[Saved entries]
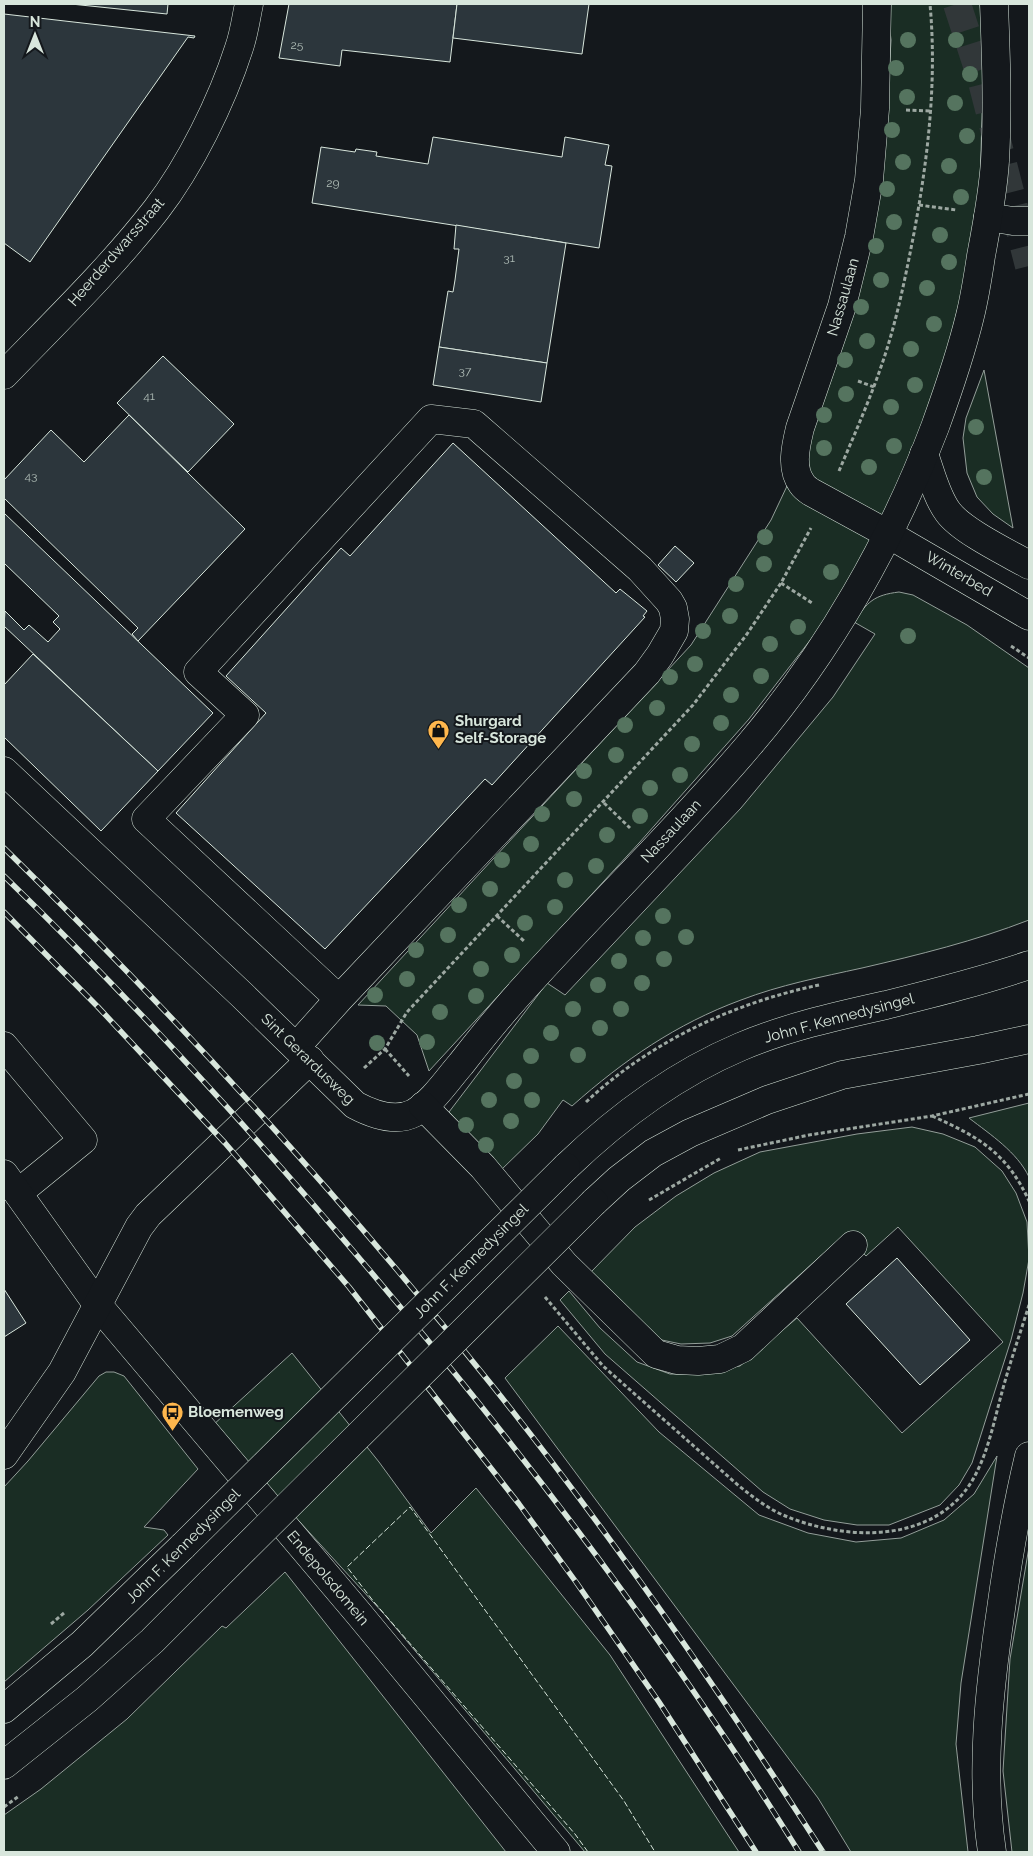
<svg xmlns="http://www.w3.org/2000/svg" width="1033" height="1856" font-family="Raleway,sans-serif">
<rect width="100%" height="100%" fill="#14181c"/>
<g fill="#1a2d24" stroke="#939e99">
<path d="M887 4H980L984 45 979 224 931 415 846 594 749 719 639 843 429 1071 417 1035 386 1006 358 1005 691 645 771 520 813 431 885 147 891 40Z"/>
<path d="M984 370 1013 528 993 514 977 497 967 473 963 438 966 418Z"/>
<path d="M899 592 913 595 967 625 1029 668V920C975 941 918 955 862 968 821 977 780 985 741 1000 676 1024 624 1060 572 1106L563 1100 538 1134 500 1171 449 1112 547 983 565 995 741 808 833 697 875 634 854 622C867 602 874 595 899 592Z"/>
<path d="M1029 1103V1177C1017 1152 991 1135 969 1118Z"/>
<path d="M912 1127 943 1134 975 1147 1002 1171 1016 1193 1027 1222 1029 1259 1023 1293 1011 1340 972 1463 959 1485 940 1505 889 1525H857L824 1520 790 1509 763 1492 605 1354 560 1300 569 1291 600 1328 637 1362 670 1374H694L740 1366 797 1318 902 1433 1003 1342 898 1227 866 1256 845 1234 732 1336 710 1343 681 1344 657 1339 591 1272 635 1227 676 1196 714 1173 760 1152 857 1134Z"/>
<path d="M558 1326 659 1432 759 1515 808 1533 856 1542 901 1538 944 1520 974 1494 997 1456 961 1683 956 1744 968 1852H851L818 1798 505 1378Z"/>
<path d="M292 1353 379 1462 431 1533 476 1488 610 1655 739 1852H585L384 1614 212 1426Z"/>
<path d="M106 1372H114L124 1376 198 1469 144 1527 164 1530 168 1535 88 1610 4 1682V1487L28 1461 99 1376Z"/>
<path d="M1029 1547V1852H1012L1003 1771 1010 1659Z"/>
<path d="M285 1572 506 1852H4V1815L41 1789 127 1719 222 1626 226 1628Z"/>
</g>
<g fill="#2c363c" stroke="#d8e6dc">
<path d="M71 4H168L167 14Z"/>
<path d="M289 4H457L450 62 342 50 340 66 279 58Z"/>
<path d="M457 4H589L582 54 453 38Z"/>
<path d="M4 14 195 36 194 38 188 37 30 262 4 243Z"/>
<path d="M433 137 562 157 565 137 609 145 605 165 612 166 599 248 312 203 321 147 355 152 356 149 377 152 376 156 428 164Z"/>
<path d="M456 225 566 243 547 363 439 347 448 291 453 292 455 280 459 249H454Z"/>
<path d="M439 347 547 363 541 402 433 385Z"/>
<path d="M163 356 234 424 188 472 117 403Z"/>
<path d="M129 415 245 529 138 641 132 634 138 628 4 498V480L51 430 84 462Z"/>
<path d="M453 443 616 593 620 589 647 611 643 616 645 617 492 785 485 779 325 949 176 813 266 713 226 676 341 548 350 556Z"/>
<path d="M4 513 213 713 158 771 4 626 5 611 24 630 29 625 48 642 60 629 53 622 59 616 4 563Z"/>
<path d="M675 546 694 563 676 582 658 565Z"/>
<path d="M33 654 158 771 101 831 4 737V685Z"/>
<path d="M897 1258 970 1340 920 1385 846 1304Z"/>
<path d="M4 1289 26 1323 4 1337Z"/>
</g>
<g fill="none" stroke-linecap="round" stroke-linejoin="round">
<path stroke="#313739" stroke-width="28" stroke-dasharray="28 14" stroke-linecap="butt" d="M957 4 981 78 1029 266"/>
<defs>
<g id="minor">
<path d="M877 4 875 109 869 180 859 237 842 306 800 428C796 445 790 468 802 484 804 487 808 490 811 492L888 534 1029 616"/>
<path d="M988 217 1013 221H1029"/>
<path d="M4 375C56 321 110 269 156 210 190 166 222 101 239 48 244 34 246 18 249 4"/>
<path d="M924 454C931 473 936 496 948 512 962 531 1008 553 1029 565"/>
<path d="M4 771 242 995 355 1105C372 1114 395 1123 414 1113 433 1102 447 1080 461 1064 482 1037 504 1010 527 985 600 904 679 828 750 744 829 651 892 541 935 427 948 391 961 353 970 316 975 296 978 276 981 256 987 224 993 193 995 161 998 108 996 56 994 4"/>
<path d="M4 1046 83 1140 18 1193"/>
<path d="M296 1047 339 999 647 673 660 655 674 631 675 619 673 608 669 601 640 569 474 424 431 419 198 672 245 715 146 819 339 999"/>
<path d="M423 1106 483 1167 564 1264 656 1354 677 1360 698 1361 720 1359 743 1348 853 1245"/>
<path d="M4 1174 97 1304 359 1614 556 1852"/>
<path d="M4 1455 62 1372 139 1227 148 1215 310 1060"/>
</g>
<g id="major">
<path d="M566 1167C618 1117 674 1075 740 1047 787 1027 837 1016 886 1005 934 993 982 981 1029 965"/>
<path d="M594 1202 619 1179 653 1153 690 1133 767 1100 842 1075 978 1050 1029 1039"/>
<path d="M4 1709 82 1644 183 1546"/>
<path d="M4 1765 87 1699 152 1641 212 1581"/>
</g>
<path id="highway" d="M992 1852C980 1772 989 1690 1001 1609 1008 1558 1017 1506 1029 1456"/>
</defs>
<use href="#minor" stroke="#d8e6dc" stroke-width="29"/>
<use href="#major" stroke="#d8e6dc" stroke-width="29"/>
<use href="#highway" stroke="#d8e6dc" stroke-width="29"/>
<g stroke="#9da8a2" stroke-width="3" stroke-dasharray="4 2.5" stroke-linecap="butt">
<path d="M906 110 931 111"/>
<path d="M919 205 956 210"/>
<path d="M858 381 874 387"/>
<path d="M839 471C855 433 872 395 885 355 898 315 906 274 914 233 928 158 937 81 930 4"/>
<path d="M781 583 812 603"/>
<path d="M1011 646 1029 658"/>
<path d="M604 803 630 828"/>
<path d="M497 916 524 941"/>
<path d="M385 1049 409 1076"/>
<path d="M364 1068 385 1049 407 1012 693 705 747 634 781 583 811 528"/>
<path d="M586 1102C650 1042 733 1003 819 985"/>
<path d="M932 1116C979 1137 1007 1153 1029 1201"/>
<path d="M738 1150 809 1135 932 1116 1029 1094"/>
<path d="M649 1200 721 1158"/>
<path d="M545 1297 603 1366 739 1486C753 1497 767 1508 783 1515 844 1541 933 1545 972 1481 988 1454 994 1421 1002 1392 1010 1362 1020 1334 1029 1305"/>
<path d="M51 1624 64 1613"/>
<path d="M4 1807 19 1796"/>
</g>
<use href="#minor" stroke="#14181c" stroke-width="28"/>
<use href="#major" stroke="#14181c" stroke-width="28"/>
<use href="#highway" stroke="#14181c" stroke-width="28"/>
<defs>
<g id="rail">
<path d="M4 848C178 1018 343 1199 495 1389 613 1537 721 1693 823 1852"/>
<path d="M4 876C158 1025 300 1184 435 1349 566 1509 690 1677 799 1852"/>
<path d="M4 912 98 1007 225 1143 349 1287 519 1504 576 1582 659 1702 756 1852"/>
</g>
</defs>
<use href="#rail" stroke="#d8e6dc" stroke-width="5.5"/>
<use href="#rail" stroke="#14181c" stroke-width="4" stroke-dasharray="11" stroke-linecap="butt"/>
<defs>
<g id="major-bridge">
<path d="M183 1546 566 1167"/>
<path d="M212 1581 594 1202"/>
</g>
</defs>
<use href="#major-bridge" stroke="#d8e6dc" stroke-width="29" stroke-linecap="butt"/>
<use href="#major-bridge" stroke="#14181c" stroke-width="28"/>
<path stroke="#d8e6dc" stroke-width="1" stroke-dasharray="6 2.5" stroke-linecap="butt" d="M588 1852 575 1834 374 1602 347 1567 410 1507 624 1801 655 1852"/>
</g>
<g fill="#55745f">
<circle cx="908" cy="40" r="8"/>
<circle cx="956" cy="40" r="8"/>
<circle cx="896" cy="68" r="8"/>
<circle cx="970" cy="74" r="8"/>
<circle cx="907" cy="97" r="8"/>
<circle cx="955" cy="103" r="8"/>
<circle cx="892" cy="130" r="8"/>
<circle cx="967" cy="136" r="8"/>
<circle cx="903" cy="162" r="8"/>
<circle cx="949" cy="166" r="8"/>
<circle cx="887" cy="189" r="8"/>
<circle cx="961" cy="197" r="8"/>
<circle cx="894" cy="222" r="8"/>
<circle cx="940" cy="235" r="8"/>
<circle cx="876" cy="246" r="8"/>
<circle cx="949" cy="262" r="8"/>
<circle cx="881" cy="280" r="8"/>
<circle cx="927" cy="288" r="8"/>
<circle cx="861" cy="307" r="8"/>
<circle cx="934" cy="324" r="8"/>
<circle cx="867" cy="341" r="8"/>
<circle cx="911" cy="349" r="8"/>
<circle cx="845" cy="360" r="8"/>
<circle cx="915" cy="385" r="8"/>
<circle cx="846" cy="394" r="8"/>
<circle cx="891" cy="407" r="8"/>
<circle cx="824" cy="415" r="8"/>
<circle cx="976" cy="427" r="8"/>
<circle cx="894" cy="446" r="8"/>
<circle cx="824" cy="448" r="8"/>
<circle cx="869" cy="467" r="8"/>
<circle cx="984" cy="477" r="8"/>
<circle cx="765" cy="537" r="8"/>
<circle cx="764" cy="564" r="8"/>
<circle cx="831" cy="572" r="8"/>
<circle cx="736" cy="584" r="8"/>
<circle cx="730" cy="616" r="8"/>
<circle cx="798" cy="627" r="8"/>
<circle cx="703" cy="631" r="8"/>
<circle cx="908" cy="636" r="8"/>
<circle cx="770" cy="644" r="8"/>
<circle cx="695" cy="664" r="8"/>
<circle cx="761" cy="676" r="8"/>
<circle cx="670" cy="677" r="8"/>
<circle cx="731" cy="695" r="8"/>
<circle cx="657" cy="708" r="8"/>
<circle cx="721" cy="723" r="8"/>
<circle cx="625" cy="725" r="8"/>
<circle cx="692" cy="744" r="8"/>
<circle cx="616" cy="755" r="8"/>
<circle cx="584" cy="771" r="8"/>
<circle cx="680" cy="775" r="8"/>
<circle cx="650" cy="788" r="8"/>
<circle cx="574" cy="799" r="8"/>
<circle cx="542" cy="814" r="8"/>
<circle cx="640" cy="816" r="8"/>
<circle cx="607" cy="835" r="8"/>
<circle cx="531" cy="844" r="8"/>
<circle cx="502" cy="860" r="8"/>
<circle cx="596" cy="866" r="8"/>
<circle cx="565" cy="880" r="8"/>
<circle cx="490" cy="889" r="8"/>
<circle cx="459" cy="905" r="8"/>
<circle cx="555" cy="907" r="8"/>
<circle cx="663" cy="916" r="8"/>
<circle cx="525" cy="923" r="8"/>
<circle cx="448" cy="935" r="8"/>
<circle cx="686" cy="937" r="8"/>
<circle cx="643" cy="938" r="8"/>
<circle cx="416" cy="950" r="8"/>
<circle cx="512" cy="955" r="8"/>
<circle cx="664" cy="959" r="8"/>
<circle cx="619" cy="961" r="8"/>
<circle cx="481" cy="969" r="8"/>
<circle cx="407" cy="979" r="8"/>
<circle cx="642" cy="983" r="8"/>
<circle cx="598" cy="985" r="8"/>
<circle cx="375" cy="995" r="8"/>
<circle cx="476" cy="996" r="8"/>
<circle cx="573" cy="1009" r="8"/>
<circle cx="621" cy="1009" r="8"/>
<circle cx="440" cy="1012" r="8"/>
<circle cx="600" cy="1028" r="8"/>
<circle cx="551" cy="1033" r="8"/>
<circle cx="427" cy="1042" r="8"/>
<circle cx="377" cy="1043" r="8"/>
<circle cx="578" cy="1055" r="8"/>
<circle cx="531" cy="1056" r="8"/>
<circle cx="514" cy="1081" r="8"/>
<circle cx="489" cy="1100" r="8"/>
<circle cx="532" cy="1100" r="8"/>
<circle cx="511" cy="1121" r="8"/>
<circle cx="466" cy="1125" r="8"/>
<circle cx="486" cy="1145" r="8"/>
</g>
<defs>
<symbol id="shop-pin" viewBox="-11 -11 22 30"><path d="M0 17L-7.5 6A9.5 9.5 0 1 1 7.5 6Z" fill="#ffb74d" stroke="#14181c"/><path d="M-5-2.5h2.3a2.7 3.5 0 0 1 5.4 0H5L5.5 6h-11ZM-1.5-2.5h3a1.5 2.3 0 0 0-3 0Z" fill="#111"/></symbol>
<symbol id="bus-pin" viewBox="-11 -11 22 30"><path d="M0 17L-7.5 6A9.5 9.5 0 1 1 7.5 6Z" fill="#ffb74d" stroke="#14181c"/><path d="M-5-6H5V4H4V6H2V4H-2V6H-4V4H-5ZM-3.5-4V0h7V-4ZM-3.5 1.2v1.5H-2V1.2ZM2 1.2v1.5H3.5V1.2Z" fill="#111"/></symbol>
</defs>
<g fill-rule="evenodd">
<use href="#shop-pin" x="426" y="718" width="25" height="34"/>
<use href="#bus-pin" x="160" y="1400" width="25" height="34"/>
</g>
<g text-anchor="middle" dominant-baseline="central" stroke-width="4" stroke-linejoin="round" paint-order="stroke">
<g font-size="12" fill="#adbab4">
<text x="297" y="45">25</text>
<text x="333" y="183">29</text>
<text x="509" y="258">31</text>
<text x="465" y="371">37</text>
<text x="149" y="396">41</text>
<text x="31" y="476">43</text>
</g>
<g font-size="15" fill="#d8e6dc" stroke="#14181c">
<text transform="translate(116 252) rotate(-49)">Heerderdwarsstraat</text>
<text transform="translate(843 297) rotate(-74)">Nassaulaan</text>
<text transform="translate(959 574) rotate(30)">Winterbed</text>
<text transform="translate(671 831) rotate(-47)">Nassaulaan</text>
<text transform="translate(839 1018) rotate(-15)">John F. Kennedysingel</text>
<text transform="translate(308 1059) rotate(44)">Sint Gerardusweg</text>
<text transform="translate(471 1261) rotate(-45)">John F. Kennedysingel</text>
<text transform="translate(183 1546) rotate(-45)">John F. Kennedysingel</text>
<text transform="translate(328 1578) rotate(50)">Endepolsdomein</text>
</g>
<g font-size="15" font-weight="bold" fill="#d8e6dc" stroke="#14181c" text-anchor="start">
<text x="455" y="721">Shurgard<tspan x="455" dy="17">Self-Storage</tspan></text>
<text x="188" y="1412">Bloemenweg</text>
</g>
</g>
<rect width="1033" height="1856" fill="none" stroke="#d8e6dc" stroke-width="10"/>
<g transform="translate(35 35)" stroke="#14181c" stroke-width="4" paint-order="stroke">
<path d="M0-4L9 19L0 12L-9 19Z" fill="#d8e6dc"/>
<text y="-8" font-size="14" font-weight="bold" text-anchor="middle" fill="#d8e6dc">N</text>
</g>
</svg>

About this task >>
Working through the entries above, copy every line in which "linejoin" is found.

Exercise answer >>
<g fill="none" stroke-linecap="round" stroke-linejoin="round">
<g text-anchor="middle" dominant-baseline="central" stroke-width="4" stroke-linejoin="round" paint-order="stroke">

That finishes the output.